Karagiozis and the Four-Headed Beast

Mrs. Chrysoula and her little boy, Takis, had taken me in after my father—may the earth rest lightly on his bones—had been executed by the occupying Germans. He’d stolen a few squash, can you imagine? Such a crime! The shock of his death had made me lose my voice. Not long after that, Mrs. Chrysoula also took in Mrs. Sophia and her son, Stelios—refugees fleeing the awful roundup of Jews in Athens. Mrs. Chrysoula was hiding the mother and son in her basement.

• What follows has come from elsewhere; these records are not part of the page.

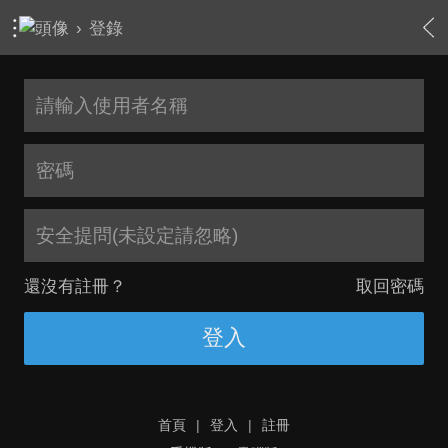
›
登錄
安全提問(未設定請忽略)
還沒有註冊？
取回密碼
登入
首頁
|
登入
|
註冊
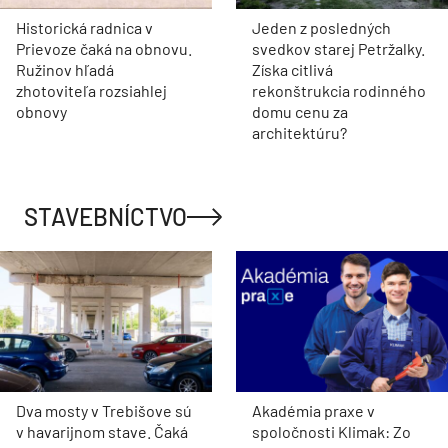
Historická radnica v
Jeden z posledných
Prievoze čaká na obnovu.
svedkov starej Petržalky.
Ružinov hľadá
Získa citlivá
zhotoviteľa rozsiahlej
rekonštrukcia rodinného
obnovy
domu cenu za
architektúru?
STAVEBNÍCTVO
Dva mosty v Trebišove sú
Akadémia praxe v
v havarijnom stave. Čaká
spoločnosti Klimak: Zo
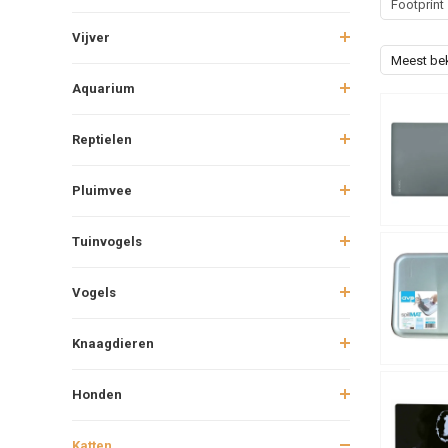
Footprint
Vijver
Meest be
Aquarium
Reptielen
Pluimvee
Tuinvogels
Vogels
Knaagdieren
Honden
Katten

We were like a little family, seeing the war out as best we could during the time the Allies were taking Italy. From what we’d heard on the shortwave, Americans were all over our neighboring peninsula, using it as a point from which to bomb the Greek military base occupied by the Germans at Tatoi, north of Athens. What had happened to Mussolini? No one seemed to know. It wouldn’t be until after the liberation of Greece that we’d see the newsreels of Il Duce and his mistress hanging by their heels in a public square filled with laughing Italians. The camera caught one grinning man leaning over the edge of the roof where the bodies were hanging, just touching the dictator’s shoe and looking so proud of himself. Ah, what we won’t do for a bit of notoriety. It would not be the last opportunity in that grim decade for such dismal fame.